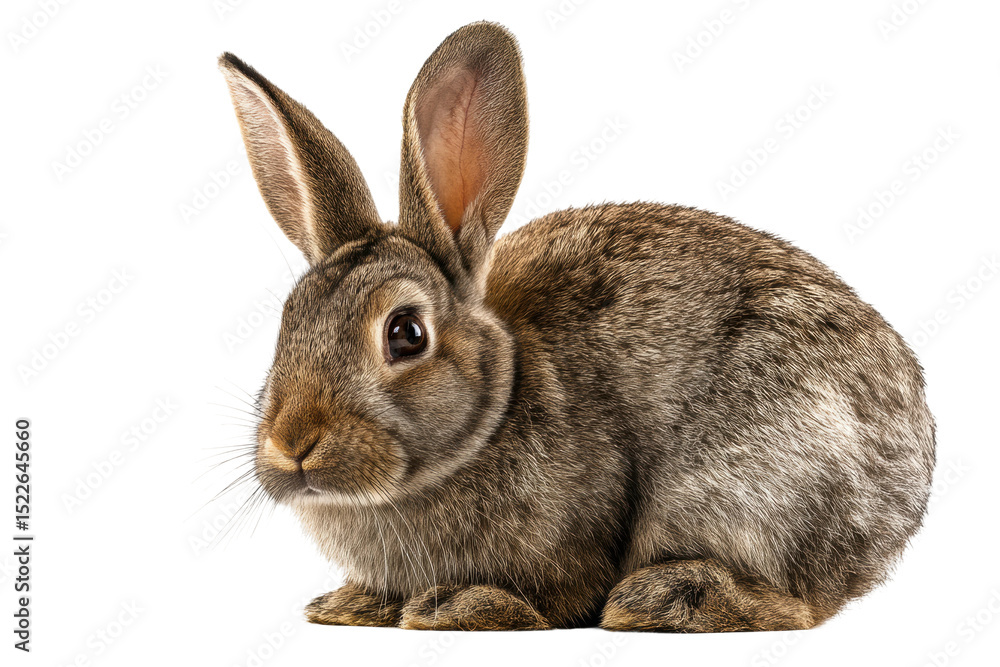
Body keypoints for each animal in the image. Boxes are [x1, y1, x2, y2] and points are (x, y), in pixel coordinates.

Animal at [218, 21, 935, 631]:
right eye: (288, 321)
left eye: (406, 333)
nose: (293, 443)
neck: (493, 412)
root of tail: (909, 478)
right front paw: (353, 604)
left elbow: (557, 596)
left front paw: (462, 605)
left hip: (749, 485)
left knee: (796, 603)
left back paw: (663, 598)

...

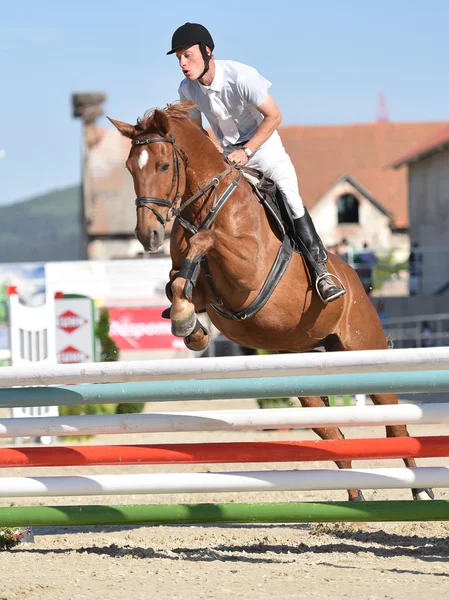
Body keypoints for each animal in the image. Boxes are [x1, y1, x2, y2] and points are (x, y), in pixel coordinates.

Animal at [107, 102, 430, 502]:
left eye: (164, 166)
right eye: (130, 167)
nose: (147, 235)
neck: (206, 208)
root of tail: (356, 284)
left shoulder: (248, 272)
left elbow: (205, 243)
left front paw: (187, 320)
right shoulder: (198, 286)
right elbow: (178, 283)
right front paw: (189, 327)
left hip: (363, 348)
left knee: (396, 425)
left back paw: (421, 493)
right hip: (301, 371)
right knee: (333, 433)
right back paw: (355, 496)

▶ WHAT THE EXERCISE ASKS
In your answer, include only the lines above starting at the line that holds "nose: (293, 443)" and ending at the line that holds "left back paw: (663, 598)", copied exactly.

▶ TASK RESPONSE
nose: (293, 443)
neck: (493, 412)
root of tail: (909, 478)
right front paw: (353, 604)
left elbow: (557, 596)
left front paw: (462, 605)
left hip: (749, 485)
left knee: (796, 603)
left back paw: (663, 598)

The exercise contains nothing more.